REQUIREMENT | Copy every line of the listing below word for word, leaving out the pictures.

INPUT FOR THIS TASK |
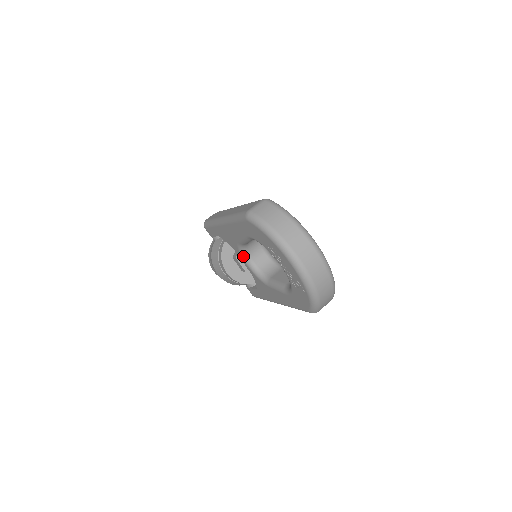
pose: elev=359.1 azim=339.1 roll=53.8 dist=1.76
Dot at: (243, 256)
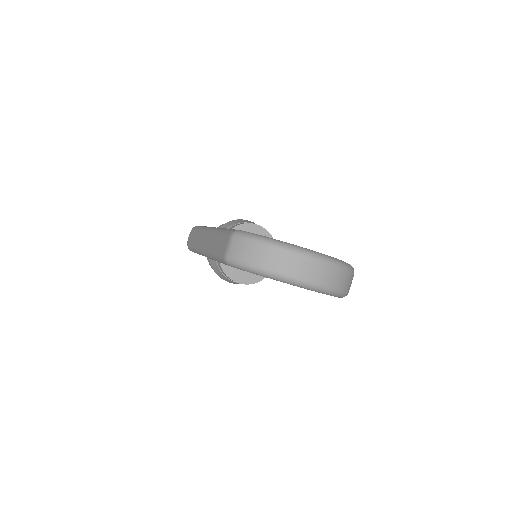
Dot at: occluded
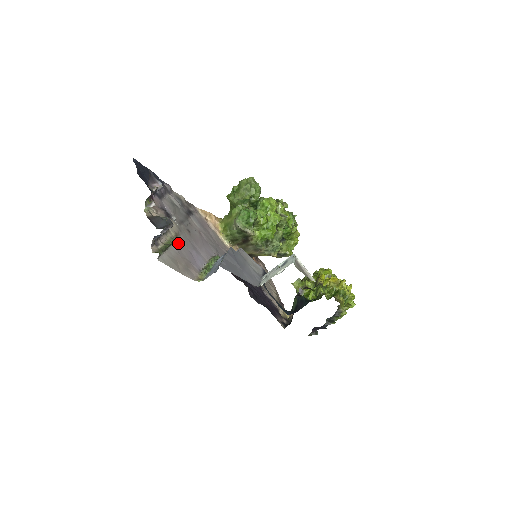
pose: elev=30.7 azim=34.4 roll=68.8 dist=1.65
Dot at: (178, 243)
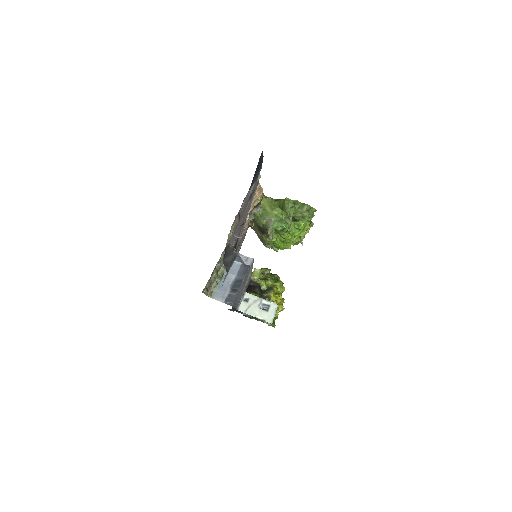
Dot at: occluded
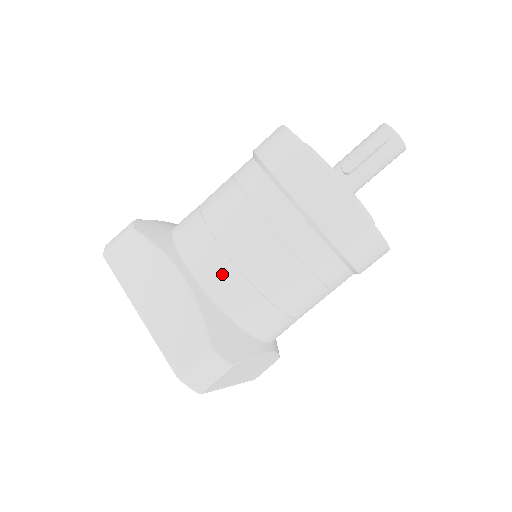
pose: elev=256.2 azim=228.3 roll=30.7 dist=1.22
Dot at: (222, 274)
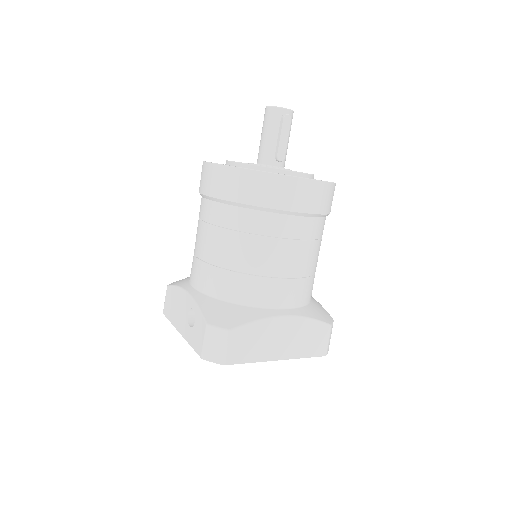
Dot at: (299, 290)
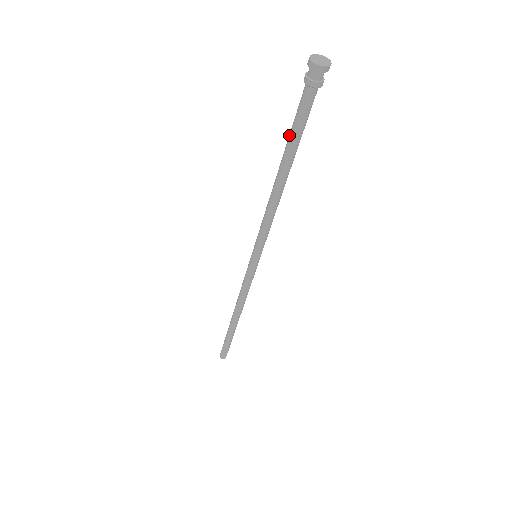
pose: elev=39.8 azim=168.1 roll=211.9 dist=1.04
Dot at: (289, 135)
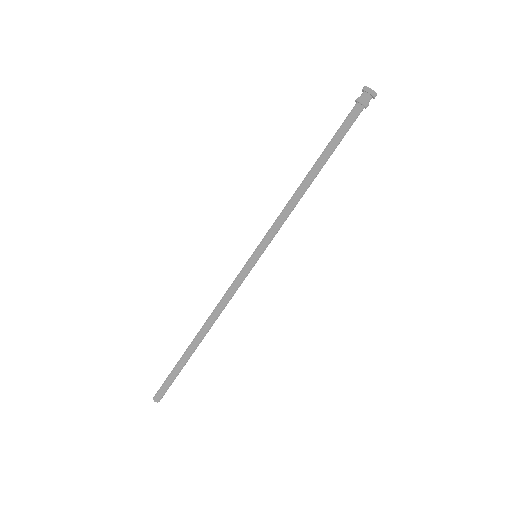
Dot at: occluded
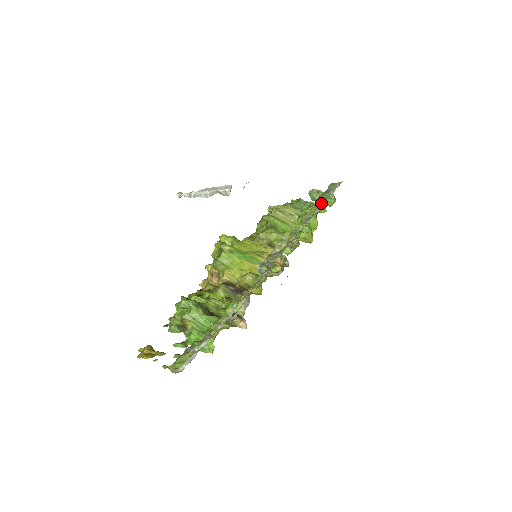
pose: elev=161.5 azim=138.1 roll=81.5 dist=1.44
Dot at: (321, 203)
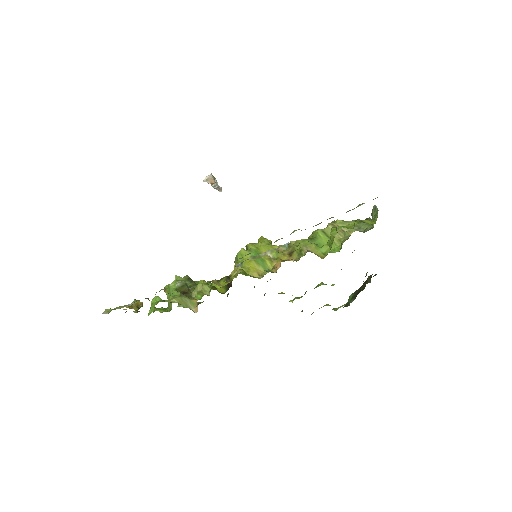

OUTPUT |
pose: elev=359.1 azim=339.1 roll=53.8 dist=1.76
Dot at: (243, 256)
Dot at: occluded
pose: elev=30.7 azim=34.4 roll=68.8 dist=1.65
Dot at: (178, 243)
Dot at: occluded
pose: elev=256.2 azim=228.3 roll=30.7 dist=1.22
Dot at: (222, 274)
Dot at: (299, 290)
pose: elev=39.8 azim=168.1 roll=211.9 dist=1.04
Dot at: (289, 135)
Dot at: occluded
pose: elev=161.5 azim=138.1 roll=81.5 dist=1.44
Dot at: (321, 203)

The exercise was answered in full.